The authors of this proposal vacilated between versions that made the referrer explicit or implicit. All of the authors shared a goal to make the Module and ModuleSource features incrementally explainable. Since it is possible to construct a trivial module system without the concept of a referrer, a graduated tutorial introducing this feature (like this explainer!) should be able to defer or formally ignore referral until it becomes necessary to explain relative module specifier resolution.

To that end, we agreed that the referrer should be optional and appear later in function signatures than other more essential parameters, if at all. We relegated the referrer to at least be a property of the Module constructor's options bag. We then realized that the options bag was more analogous to the Proxy handler object, such that the virtual host could choose to extend the handler with any property of any type to carry the referrer, such that an import hook might resolve a relative specifier using this.referrer (a string with the module's own specifier), this.slot (a number representing the index into an array of pre-computed resolutions for a bundle), or whatever other protocol the virtual host chose to implement.

This was only possible because host-defined resolution behavior and virtual-host-defined resolution behavior do not need to communicate. Host-defined modules resolve import specifiers based on information in the referring module record's host data internal slot. At no point does a host-defined module need to consult the referrer of a virtual-host-defined module.

We additionally elected not to repeat what we believe to be a mistake in the design of Proxy. The Module constructor eagerly captures all the optional methods of the module handler rather than accessing them afresh for each invocation. So, we sacrifice some dynamism but still thread the handler as the target object for all method invocations.

A consequence of this design is that any Module instance will retain a handler, where an options bag would be immediately released to the GC nursery. And, if the handler carries a referrer, every Module instance needs a unique handler instance, even though many module instances can share the same hooks.

Design Variables

Relationship to Content-Security-Policy

On hosts that implement a Content-Security-Policy, the [[Origin]] is host-specific [[HostData]] of a module source. A module source constructed from a trusted types object could also inherit an origin. All of this can occur outside the purview of ECMA-262 and is orthogonal to the Module referrer, which can be different than the origin.

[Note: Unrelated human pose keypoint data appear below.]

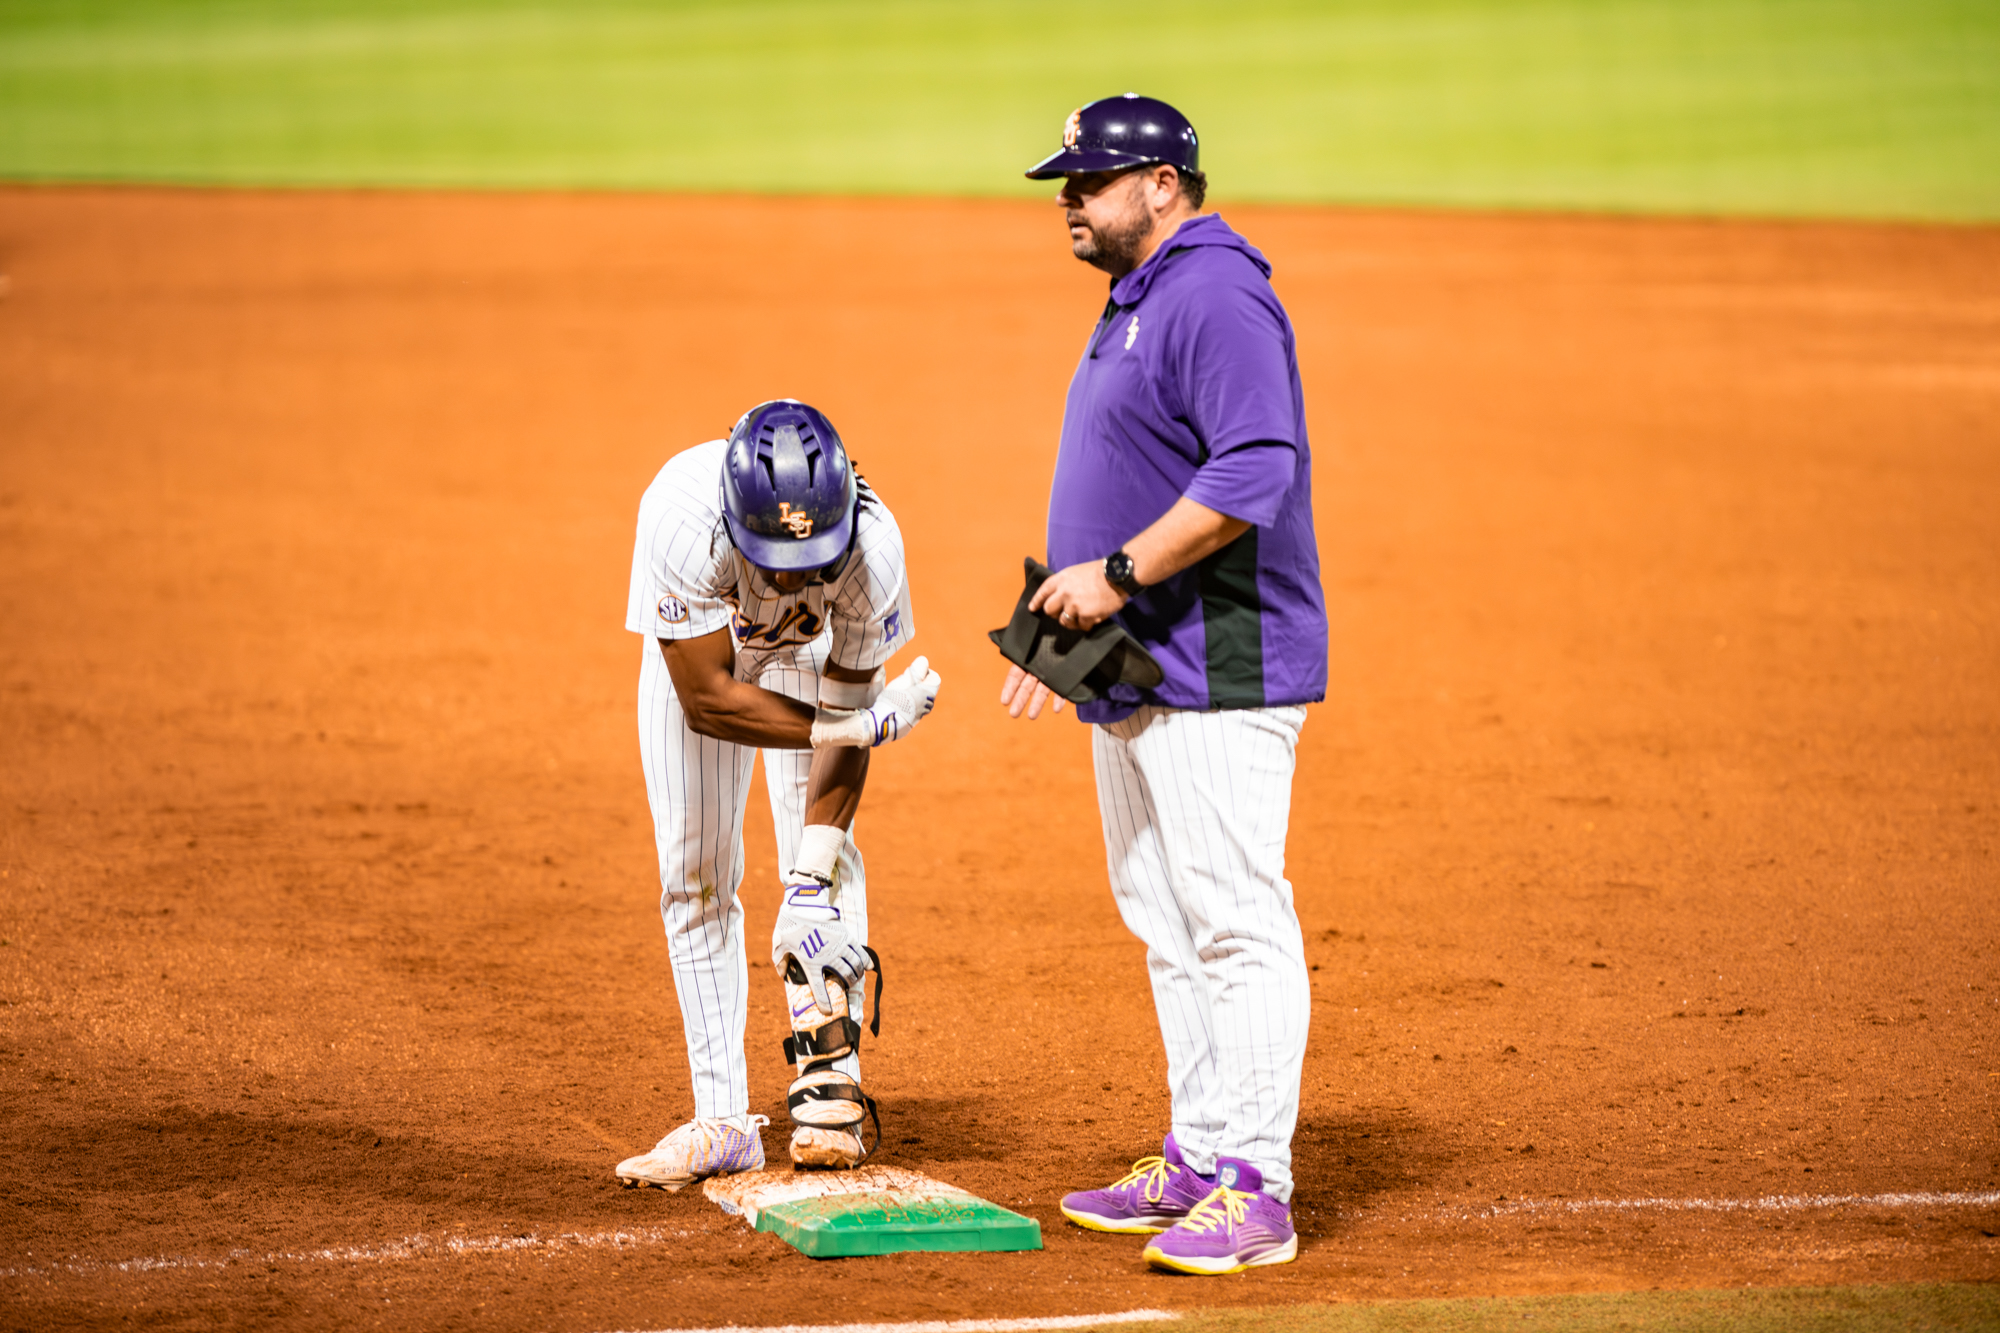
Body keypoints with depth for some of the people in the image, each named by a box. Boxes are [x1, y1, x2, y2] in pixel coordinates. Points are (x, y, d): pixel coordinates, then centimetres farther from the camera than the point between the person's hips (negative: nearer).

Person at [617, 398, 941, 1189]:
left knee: (823, 851, -13)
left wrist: (813, 881, -31)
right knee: (695, 873, -2)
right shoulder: (684, 517, -44)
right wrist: (866, 725, -38)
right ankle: (722, 1120, 3)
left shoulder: (871, 546, -39)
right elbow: (706, 699, -36)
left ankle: (828, 1089, -8)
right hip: (694, 641, 0)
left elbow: (844, 705, -26)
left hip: (812, 647, 0)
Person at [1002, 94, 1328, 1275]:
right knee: (1169, 930, 15)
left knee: (1237, 924, -10)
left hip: (1217, 672, -11)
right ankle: (1196, 1164, 22)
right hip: (1133, 674, 11)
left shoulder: (1215, 299, -15)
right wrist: (1067, 619, 21)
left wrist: (1116, 572, -22)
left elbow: (1253, 474, -25)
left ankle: (1256, 1191, -10)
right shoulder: (1138, 302, 19)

The name of module instances

Module instance and ModuleInstance instance are both contenders for the name of module instances. We are tentatively entertaining Module because it feels likely that we arrive in a world where (module {}) instanceof Module. The naming calculus would shift significantly if module blocks are reified as module source instead of module instance.

We will no doubt arrive in a state of confusion with anything named "module" without qualification. For example, WebAssembly.Module more closely resembles a module source than a module instance. That would suggest module source should also be Module, and consequently ModuleInstance.

Form of the kicker method

A functionally equivalent proposal would add an import method to the Module prototype to get a promise for the module's exports namespace instead of overloading dynamic import. Using dynamic import is consistent with an interpretation of the module blocks proposal where module blocks evaluate to Module instances.

Options bag or flat arguments

The options bag described here for the Module constructor leaves some room open for accounting for import assertions. It also raises questions about the default import hook and import meta, which are answerable but have not yet been fully discussed.